◆ Task instructions
[1] From the STRING tutorial below, copy out word for word the passage that starts at "INSR, IRS1, AKT1 and" and runs through "and AKT1 'club'?".
[2] The STRING tutorial below repeats its search with a second set of proteins. List every protein entered in that second search.

◆ Passage provided
= = = =
STRING - more than one protein
In this section we are going to look at how we can use STRING to find connections between three proteins:
- INSR
- IRS1
- AKT1
Now, I know that these three proteins are involved in insulin signalling and that INSR (the insulin receptor) and IRS1 (insulin receptor substrate 1) directly interact and that between IRS1 and AKT1 that are a number of other proteins.
So, let's see what we can find...
We will now return to the STRING site and input the three proteins.
- Go to STRING - https://string-db.org
- Click on 'Multiple proteins' in the menu on the left.
- In the box provided enter INSR, IRS1, AKT1 on sperate lines (i.e. hit the return key after each protein name) - your page should look like the image below.
Multi-protein search in STRING
- Click on the "SEARCH" button.
You should now be looking at a list of organisms. Make sure that human is selected.
- Click on "CONTINUE"
You should now have a page open that lists the three proteins INSR, IRS1, and AKT1.
- Make sure that the correct protein is selected in each section.
- Click on "CONTINUE"
The INSR, IRS1, and AKT1 protein information network
Remember: This is a network of information. It is not a network of protein-protein interactions. In fact, the figure below shows the network of interactions with the three proteins surrounded by green-dotted boxes. As you can see, INRS and IRS1 do directly interact, but between IRS1 and AKT (also known as PKB), there is PI3K and PDK.
The insulin signalling pathway
- Click on the lines between INSR and IRS.
You should now see some information on INSR and IRS. Take some time to explore the links and the associated data.
Data network associated with INSR and IRS1
- Click on the lines between IRS and AKT.
Again, take some time to explore the links and associated data.
- Click on the "Analysis" button and examine the data.
You should have discovered from the associated data that the three proteins are connected and that they are all involved in insulin signalling.
Once you have finished exploring the data return to STRING -
https://string-db.org and repeat the above process, but this time using the following proteins:
- INSR
- IRS1
- AKT1
- GFAP
If you have entered things correctly then the result should look like this:
What do you think about the 'information' network? Does anything strike you as odd?
INSR, IRS1, AKT1 and GFAP information network
Take some time to explore the data associated with the information network. Specifically, don't forget to:
- Look at the Analysis data
- Explore the analysis data and look at the 'count in gene set'
- Click on the link between GFAP and AKT1
- Expand the network by clicking on 'More'
What do you think? Is GFAP a member of the INSR, IRS1, and AKT1 'club'?
If you look at the data, it is hard to see a link between INSR, IRS1 and AKT1, and GFAP. GFAP seems to stick out from the network. It only links to AKT1. There is a possible link with 'GO:0008284 positive regulation of cell proliferation', but it is not a great link. If you go 'More' and expand the network, then GFAP looks even more isolated. Looking at the 'Co-Mentioned in
PubMed Abstracts' between GFAP and AKT1 doesn't produce any evidence of interaction (compare it to the
PubMed data for the other proteins).
Hence, I would say that GFAP is an outlier of the dataset. And to do the above without using STRING would take many many hours of
PubMed searches and trawling through all the different databases.
In this section, we have seen how STRING can be used to look at the information network between a number of proteins.
STRING is very useful for quickly finding information and connections between proteins and will be a very useful tool for exploring connections between any proteins of interest you discover in the assessment.
= = = =
◆ Given data

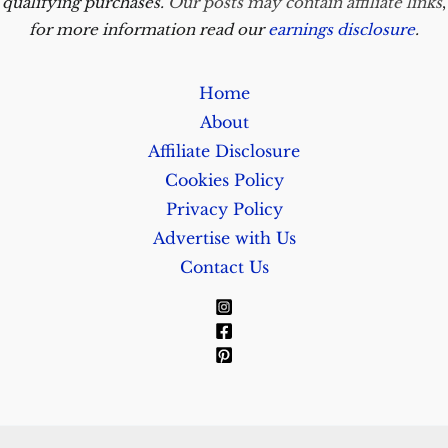
qualifying purchases.
Our posts may contain affiliate links
,
for more information read our
earnings disclosure
.
Home
About
Affiliate Disclosure
Cookies Policy
Privacy Policy
Advertise with Us
Contact Us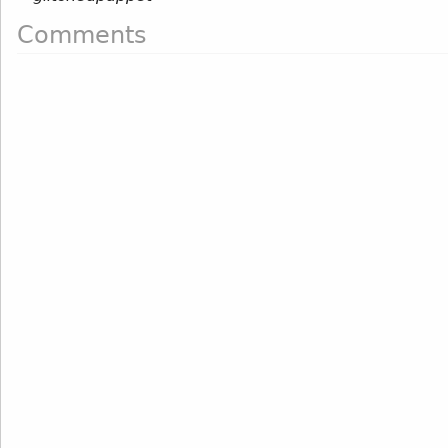
Comments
= = = =
◆ Answers for the exercise
[1]
INSR, IRS1, AKT1 and GFAP information network
Take some time to explore the data associated with the information network. Specifically, don't forget to:
- Look at the Analysis data
- Explore the analysis data and look at the 'count in gene set'
- Click on the link between GFAP and AKT1
- Expand the network by clicking on 'More'
What do you think? Is GFAP a member of the INSR, IRS1, and AKT1 'club'?

[2]
- INSR
- IRS1
- AKT1
- GFAP